### TASK DIRECTIONS
For each line in the data below that holds "space", return a copy.

### MATERIAL PROVIDED
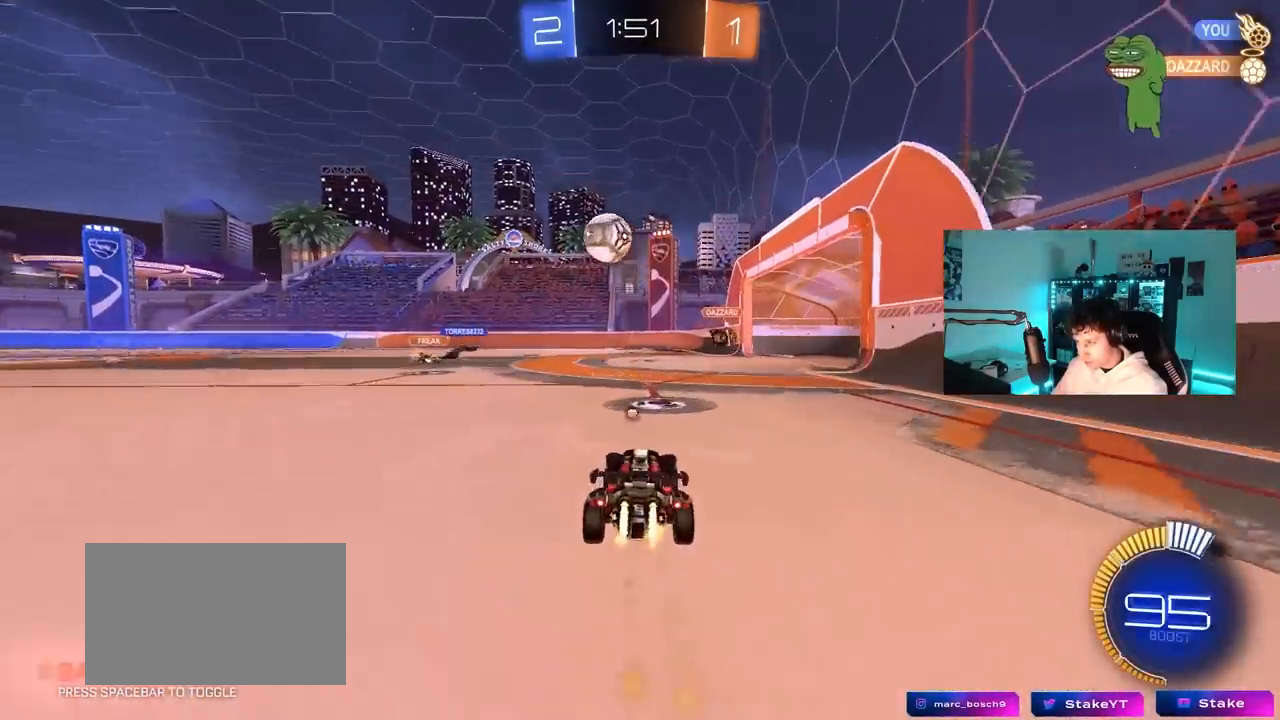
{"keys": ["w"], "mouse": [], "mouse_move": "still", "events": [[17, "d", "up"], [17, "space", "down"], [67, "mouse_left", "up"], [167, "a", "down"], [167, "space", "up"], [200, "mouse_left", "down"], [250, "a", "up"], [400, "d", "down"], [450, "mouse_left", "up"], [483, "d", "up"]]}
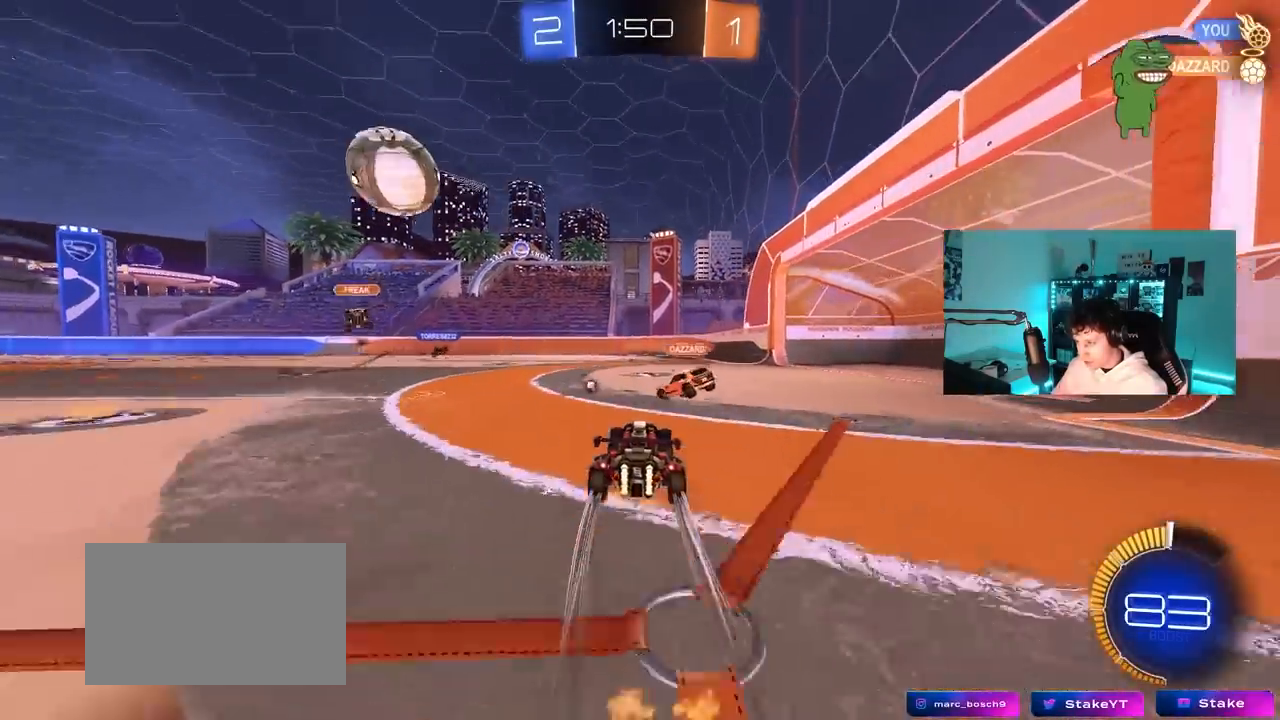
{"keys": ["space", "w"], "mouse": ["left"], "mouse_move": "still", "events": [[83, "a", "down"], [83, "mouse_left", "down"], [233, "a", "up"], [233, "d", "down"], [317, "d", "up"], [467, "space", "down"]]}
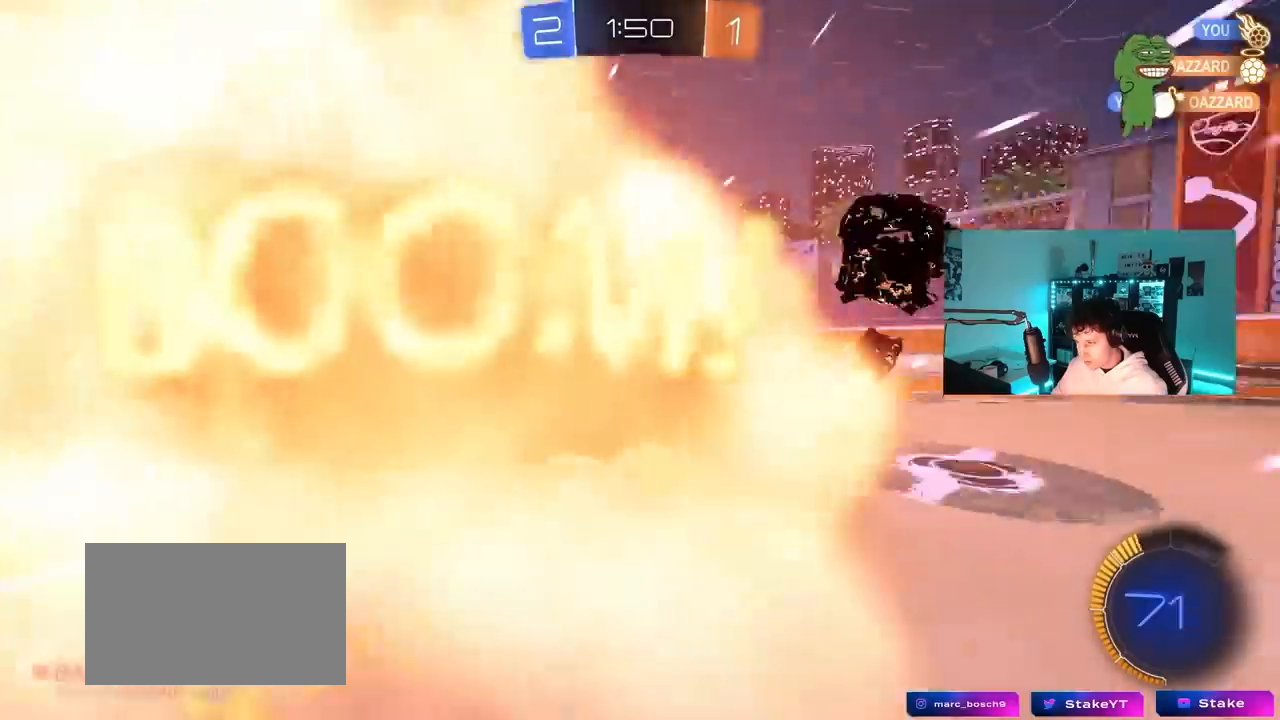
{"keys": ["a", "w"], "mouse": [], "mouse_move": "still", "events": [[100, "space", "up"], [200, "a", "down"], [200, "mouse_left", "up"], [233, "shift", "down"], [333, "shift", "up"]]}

* * *

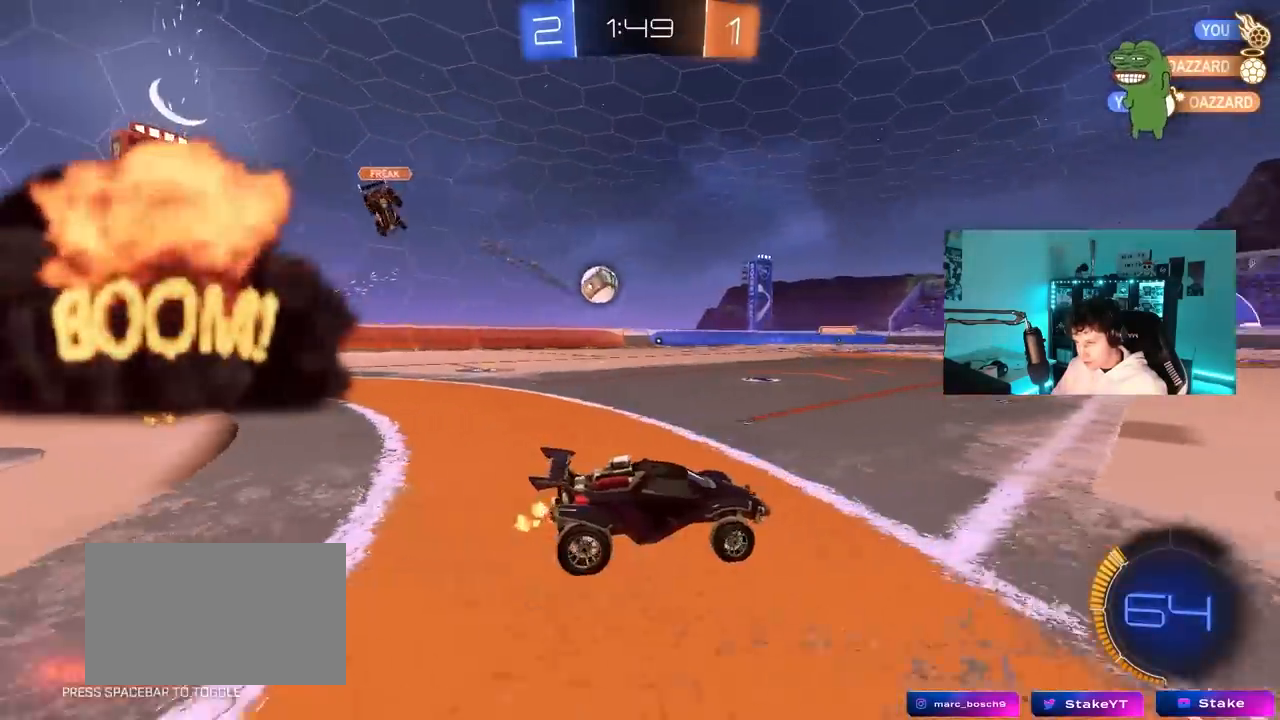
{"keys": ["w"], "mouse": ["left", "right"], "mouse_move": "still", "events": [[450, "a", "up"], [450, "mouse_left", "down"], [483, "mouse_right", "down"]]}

### RESPONSE TO THIS EXERCISE
{"keys": ["w"], "mouse": [], "mouse_move": "still", "events": [[17, "d", "up"], [17, "space", "down"], [67, "mouse_left", "up"], [167, "a", "down"], [167, "space", "up"], [200, "mouse_left", "down"], [250, "a", "up"], [400, "d", "down"], [450, "mouse_left", "up"], [483, "d", "up"]]}
{"keys": ["space", "w"], "mouse": ["left"], "mouse_move": "still", "events": [[83, "a", "down"], [83, "mouse_left", "down"], [233, "a", "up"], [233, "d", "down"], [317, "d", "up"], [467, "space", "down"]]}
{"keys": ["a", "w"], "mouse": [], "mouse_move": "still", "events": [[100, "space", "up"], [200, "a", "down"], [200, "mouse_left", "up"], [233, "shift", "down"], [333, "shift", "up"]]}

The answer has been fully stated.